• **ASSIGNMENT**
Starting at the line that contains "## SDK using example", reproduce every line through the end of the entries below, with no pictures in the copy.

• **INFORMATION GIVEN**
○ ○ ○ ○
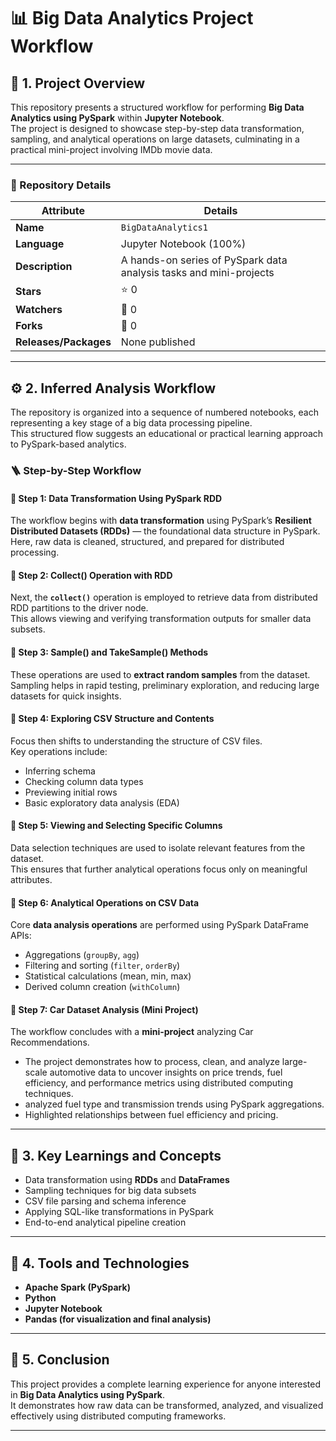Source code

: # 📊 Big Data Analytics Project Workflow

## 🧩 1. Project Overview

This repository presents a structured workflow for performing **Big Data Analytics using PySpark** within **Jupyter Notebook**.  
The project is designed to showcase step-by-step data transformation, sampling, and analytical operations on large datasets, culminating in a practical mini-project involving IMDb movie data.

---

### 📁 Repository Details
| **Attribute** | **Details** |
|----------------|-------------|
| **Name** | `BigDataAnalytics1` |
| **Language** | Jupyter Notebook (100%) |
| **Description** | A hands-on series of PySpark data analysis tasks and mini-projects |
| **Stars** | ⭐ 0 |
| **Watchers** | 👀 0 |
| **Forks** | 🍴 0 |
| **Releases/Packages** | None published |

---

## ⚙️ 2. Inferred Analysis Workflow

The repository is organized into a sequence of numbered notebooks, each representing a key stage of a big data processing pipeline.  
This structured flow suggests an educational or practical learning approach to PySpark-based analytics.

### 🪜 Step-by-Step Workflow

#### 🔹 Step 1: Data Transformation Using PySpark RDD
The workflow begins with **data transformation** using PySpark’s **Resilient Distributed Datasets (RDDs)** — the foundational data structure in PySpark.  
Here, raw data is cleaned, structured, and prepared for distributed processing.

#### 🔹 Step 2: Collect() Operation with RDD
Next, the **`collect()`** operation is employed to retrieve data from distributed RDD partitions to the driver node.  
This allows viewing and verifying transformation outputs for smaller data subsets.

#### 🔹 Step 3: Sample() and TakeSample() Methods
These operations are used to **extract random samples** from the dataset.  
Sampling helps in rapid testing, preliminary exploration, and reducing large datasets for quick insights.

#### 🔹 Step 4: Exploring CSV Structure and Contents
Focus then shifts to understanding the structure of CSV files.  
Key operations include:
- Inferring schema  
- Checking column data types  
- Previewing initial rows  
- Basic exploratory data analysis (EDA)

#### 🔹 Step 5: Viewing and Selecting Specific Columns
Data selection techniques are used to isolate relevant features from the dataset.  
This ensures that further analytical operations focus only on meaningful attributes.

#### 🔹 Step 6: Analytical Operations on CSV Data
Core **data analysis operations** are performed using PySpark DataFrame APIs:
- Aggregations (`groupBy`, `agg`)  
- Filtering and sorting (`filter`, `orderBy`)  
- Statistical calculations (mean, min, max)  
- Derived column creation (`withColumn`)

#### 🔹 Step 7: Car Dataset Analysis (Mini Project)
The workflow concludes with a **mini-project** analyzing Car Recommendations.  
- The project demonstrates how to process, clean, and analyze large-scale automotive data to uncover insights on price trends, fuel efficiency, and performance metrics using distributed computing techniques.
- analyzed fuel type and transmission trends using PySpark aggregations.
- Highlighted relationships between fuel efficiency and pricing.

---

## 🧠 3. Key Learnings and Concepts
- Data transformation using **RDDs** and **DataFrames**  
- Sampling techniques for big data subsets  
- CSV file parsing and schema inference  
- Applying SQL-like transformations in PySpark  
- End-to-end analytical pipeline creation  

---

## 🚀 4. Tools and Technologies
- **Apache Spark (PySpark)**
- **Python**
- **Jupyter Notebook**
- **Pandas (for visualization and final analysis)**

---

## 🏁 5. Conclusion
This project provides a complete learning experience for anyone interested in **Big Data Analytics using PySpark**.  
It demonstrates how raw data can be transformed, analyzed, and visualized effectively using distributed computing frameworks.


---
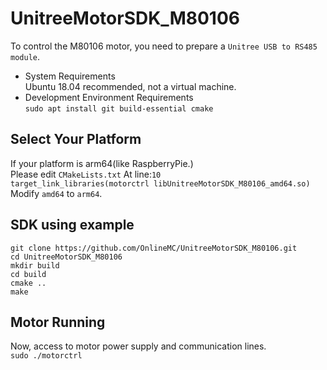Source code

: # UnitreeMotorSDK_M80106
To control the M80106 motor, you need to prepare a `Unitree USB to RS485 module`.

- System Requirements  
Ubuntu 18.04 recommended, not a virtual machine.
- Development Environment Requirements  
`sudo apt install git build-essential cmake` 
## Select Your Platform
If your platform is arm64(like RaspberryPie.)  
Please edit `CMakeLists.txt` At line:`10`  
`target_link_libraries(motorctrl libUnitreeMotorSDK_M80106_amd64.so)`  
Modify `amd64` to `arm64`.

## SDK using example  
`git clone https://github.com/OnlineMC/UnitreeMotorSDK_M80106.git`  
`cd UnitreeMotorSDK_M80106`  
`mkdir build`  
`cd build`  
`cmake ..`  
`make`  

## Motor Running  

Now, access to motor power supply and communication lines.  
`sudo ./motorctrl`  
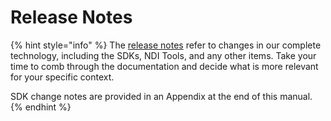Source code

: # Release Notes



{% hint style="info" %}
The [release notes](https://docs.ndi.video/docs/docs/release-notes) refer to changes in our complete technology, including the SDKs, NDI Tools, and any other items. Take your time to comb through the documentation and decide what is more relevant for your specific context.

SDK change notes are provided in an Appendix at the end of this manual.
{% endhint %}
○ ○ ○ ○
• **WRITTEN SOLUTION**
## SDK using example  
`git clone https://github.com/OnlineMC/UnitreeMotorSDK_M80106.git`  
`cd UnitreeMotorSDK_M80106`  
`mkdir build`  
`cd build`  
`cmake ..`  
`make`  

## Motor Running  

Now, access to motor power supply and communication lines.  
`sudo ./motorctrl`  
Source code

: # Release Notes



{% hint style="info" %}
The [release notes](https://docs.ndi.video/docs/docs/release-notes) refer to changes in our complete technology, including the SDKs, NDI Tools, and any other items. Take your time to comb through the documentation and decide what is more relevant for your specific context.

SDK change notes are provided in an Appendix at the end of this manual.
{% endhint %}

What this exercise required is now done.